**What to work on:** The entries below should be output exactly as written.

**Stored data entries:**
────────────────────

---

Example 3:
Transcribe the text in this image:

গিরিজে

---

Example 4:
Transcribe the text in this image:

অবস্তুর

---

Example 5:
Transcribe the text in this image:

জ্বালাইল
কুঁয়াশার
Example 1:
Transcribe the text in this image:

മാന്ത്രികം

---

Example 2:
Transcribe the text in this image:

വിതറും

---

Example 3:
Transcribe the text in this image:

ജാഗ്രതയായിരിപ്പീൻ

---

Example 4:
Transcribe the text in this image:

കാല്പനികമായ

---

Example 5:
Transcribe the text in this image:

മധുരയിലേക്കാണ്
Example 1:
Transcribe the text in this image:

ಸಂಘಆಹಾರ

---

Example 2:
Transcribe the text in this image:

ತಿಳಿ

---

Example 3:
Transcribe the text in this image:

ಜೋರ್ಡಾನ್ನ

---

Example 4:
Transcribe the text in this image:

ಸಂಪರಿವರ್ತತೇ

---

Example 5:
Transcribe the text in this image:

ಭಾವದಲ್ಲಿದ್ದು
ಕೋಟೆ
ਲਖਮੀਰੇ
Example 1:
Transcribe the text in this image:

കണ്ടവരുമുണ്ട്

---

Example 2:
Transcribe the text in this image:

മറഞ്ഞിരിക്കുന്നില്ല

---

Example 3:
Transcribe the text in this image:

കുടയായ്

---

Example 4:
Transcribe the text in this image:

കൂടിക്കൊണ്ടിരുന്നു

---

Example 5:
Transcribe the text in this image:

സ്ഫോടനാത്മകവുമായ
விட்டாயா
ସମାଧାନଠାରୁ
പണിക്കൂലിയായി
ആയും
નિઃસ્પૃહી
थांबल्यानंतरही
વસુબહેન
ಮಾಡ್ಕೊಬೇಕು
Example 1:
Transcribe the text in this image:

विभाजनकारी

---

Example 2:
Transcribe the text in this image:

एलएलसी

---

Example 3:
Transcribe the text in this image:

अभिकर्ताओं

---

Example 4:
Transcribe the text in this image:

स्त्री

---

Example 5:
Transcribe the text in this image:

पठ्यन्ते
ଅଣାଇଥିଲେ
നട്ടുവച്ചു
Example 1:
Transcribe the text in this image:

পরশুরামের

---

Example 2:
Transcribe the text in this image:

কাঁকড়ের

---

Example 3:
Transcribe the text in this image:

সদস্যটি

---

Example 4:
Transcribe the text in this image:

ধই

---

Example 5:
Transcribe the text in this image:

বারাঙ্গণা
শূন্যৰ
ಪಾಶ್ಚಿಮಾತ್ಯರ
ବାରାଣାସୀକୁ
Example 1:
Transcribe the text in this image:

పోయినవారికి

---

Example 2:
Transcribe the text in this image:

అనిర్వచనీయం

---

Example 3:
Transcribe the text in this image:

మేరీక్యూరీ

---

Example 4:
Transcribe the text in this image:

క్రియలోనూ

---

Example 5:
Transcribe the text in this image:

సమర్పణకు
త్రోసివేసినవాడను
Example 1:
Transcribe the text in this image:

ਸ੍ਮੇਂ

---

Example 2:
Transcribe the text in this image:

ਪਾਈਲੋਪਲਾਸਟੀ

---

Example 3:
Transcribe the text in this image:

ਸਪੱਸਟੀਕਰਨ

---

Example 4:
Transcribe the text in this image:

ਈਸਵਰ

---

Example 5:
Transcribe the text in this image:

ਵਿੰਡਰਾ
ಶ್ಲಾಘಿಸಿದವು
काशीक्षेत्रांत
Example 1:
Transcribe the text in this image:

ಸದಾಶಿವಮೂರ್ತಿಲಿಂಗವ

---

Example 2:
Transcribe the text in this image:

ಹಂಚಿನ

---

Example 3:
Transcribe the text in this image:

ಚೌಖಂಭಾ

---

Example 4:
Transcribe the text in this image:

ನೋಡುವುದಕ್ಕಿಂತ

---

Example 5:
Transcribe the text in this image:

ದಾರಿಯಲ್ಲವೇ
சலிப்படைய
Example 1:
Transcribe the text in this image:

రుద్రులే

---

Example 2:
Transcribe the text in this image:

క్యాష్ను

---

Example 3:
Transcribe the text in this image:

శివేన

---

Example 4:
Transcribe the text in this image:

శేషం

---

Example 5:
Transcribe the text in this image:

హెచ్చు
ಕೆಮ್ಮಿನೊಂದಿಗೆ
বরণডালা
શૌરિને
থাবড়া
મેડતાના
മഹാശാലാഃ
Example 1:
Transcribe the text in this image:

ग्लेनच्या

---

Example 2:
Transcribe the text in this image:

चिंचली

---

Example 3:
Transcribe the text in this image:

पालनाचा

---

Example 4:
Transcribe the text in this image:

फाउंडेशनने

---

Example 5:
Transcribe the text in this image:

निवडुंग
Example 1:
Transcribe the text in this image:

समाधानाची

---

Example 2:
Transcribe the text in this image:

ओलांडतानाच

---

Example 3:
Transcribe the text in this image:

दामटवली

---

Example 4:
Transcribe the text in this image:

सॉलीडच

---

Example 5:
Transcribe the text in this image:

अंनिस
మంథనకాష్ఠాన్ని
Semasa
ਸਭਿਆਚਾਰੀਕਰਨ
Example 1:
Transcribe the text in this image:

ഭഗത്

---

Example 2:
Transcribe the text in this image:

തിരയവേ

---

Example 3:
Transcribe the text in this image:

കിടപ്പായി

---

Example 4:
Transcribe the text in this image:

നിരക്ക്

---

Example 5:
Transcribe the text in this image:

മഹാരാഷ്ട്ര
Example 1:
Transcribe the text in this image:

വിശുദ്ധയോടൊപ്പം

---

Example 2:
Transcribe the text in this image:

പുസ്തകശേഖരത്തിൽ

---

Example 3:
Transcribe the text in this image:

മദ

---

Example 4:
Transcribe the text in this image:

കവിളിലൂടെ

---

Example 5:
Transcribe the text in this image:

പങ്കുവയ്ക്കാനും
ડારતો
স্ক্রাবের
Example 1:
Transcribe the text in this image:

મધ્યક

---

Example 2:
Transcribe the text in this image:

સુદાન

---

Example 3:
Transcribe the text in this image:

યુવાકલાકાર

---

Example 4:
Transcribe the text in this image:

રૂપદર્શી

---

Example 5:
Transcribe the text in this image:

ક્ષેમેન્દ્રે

────────────────────

**Solved exercise:**
---

Example 3:
Transcribe the text in this image:

গিরিজে

---

Example 4:
Transcribe the text in this image:

অবস্তুর

---

Example 5:
Transcribe the text in this image:

জ্বালাইল
কুঁয়াশার
Example 1:
Transcribe the text in this image:

മാന്ത്രികം

---

Example 2:
Transcribe the text in this image:

വിതറും

---

Example 3:
Transcribe the text in this image:

ജാഗ്രതയായിരിപ്പീൻ

---

Example 4:
Transcribe the text in this image:

കാല്പനികമായ

---

Example 5:
Transcribe the text in this image:

മധുരയിലേക്കാണ്
Example 1:
Transcribe the text in this image:

ಸಂಘಆಹಾರ

---

Example 2:
Transcribe the text in this image:

ತಿಳಿ

---

Example 3:
Transcribe the text in this image:

ಜೋರ್ಡಾನ್ನ

---

Example 4:
Transcribe the text in this image:

ಸಂಪರಿವರ್ತತೇ

---

Example 5:
Transcribe the text in this image:

ಭಾವದಲ್ಲಿದ್ದು
ಕೋಟೆ
ਲਖਮੀਰੇ
Example 1:
Transcribe the text in this image:

കണ്ടവരുമുണ്ട്

---

Example 2:
Transcribe the text in this image:

മറഞ്ഞിരിക്കുന്നില്ല

---

Example 3:
Transcribe the text in this image:

കുടയായ്

---

Example 4:
Transcribe the text in this image:

കൂടിക്കൊണ്ടിരുന്നു

---

Example 5:
Transcribe the text in this image:

സ്ഫോടനാത്മകവുമായ
விட்டாயா
ସମାଧାନଠାରୁ
പണിക്കൂലിയായി
ആയും
નિઃસ્પૃહી
थांबल्यानंतरही
વસુબહેન
ಮಾಡ್ಕೊಬೇಕು
Example 1:
Transcribe the text in this image:

विभाजनकारी

---

Example 2:
Transcribe the text in this image:

एलएलसी

---

Example 3:
Transcribe the text in this image:

अभिकर्ताओं

---

Example 4:
Transcribe the text in this image:

स्त्री

---

Example 5:
Transcribe the text in this image:

पठ्यन्ते
ଅଣାଇଥିଲେ
നട്ടുവച്ചു
Example 1:
Transcribe the text in this image:

পরশুরামের

---

Example 2:
Transcribe the text in this image:

কাঁকড়ের

---

Example 3:
Transcribe the text in this image:

সদস্যটি

---

Example 4:
Transcribe the text in this image:

ধই

---

Example 5:
Transcribe the text in this image:

বারাঙ্গণা
শূন্যৰ
ಪಾಶ್ಚಿಮಾತ್ಯರ
ବାରାଣାସୀକୁ
Example 1:
Transcribe the text in this image:

పోయినవారికి

---

Example 2:
Transcribe the text in this image:

అనిర్వచనీయం

---

Example 3:
Transcribe the text in this image:

మేరీక్యూరీ

---

Example 4:
Transcribe the text in this image:

క్రియలోనూ

---

Example 5:
Transcribe the text in this image:

సమర్పణకు
త్రోసివేసినవాడను
Example 1:
Transcribe the text in this image:

ਸ੍ਮੇਂ

---

Example 2:
Transcribe the text in this image:

ਪਾਈਲੋਪਲਾਸਟੀ

---

Example 3:
Transcribe the text in this image:

ਸਪੱਸਟੀਕਰਨ

---

Example 4:
Transcribe the text in this image:

ਈਸਵਰ

---

Example 5:
Transcribe the text in this image:

ਵਿੰਡਰਾ
ಶ್ಲಾಘಿಸಿದವು
काशीक्षेत्रांत
Example 1:
Transcribe the text in this image:

ಸದಾಶಿವಮೂರ್ತಿಲಿಂಗವ

---

Example 2:
Transcribe the text in this image:

ಹಂಚಿನ

---

Example 3:
Transcribe the text in this image:

ಚೌಖಂಭಾ

---

Example 4:
Transcribe the text in this image:

ನೋಡುವುದಕ್ಕಿಂತ

---

Example 5:
Transcribe the text in this image:

ದಾರಿಯಲ್ಲವೇ
சலிப்படைய
Example 1:
Transcribe the text in this image:

రుద్రులే

---

Example 2:
Transcribe the text in this image:

క్యాష్ను

---

Example 3:
Transcribe the text in this image:

శివేన

---

Example 4:
Transcribe the text in this image:

శేషం

---

Example 5:
Transcribe the text in this image:

హెచ్చు
ಕೆಮ್ಮಿನೊಂದಿಗೆ
বরণডালা
શૌરિને
থাবড়া
મેડતાના
മഹാശാലാഃ
Example 1:
Transcribe the text in this image:

ग्लेनच्या

---

Example 2:
Transcribe the text in this image:

चिंचली

---

Example 3:
Transcribe the text in this image:

पालनाचा

---

Example 4:
Transcribe the text in this image:

फाउंडेशनने

---

Example 5:
Transcribe the text in this image:

निवडुंग
Example 1:
Transcribe the text in this image:

समाधानाची

---

Example 2:
Transcribe the text in this image:

ओलांडतानाच

---

Example 3:
Transcribe the text in this image:

दामटवली

---

Example 4:
Transcribe the text in this image:

सॉलीडच

---

Example 5:
Transcribe the text in this image:

अंनिस
మంథనకాష్ఠాన్ని
Semasa
ਸਭਿਆਚਾਰੀਕਰਨ
Example 1:
Transcribe the text in this image:

ഭഗത്

---

Example 2:
Transcribe the text in this image:

തിരയവേ

---

Example 3:
Transcribe the text in this image:

കിടപ്പായി

---

Example 4:
Transcribe the text in this image:

നിരക്ക്

---

Example 5:
Transcribe the text in this image:

മഹാരാഷ്ട്ര
Example 1:
Transcribe the text in this image:

വിശുദ്ധയോടൊപ്പം

---

Example 2:
Transcribe the text in this image:

പുസ്തകശേഖരത്തിൽ

---

Example 3:
Transcribe the text in this image:

മദ

---

Example 4:
Transcribe the text in this image:

കവിളിലൂടെ

---

Example 5:
Transcribe the text in this image:

പങ്കുവയ്ക്കാനും
ડારતો
স্ক্রাবের
Example 1:
Transcribe the text in this image:

મધ્યક

---

Example 2:
Transcribe the text in this image:

સુદાન

---

Example 3:
Transcribe the text in this image:

યુવાકલાકાર

---

Example 4:
Transcribe the text in this image:

રૂપદર્શી

---

Example 5:
Transcribe the text in this image:

ક્ષેમેન્દ્રે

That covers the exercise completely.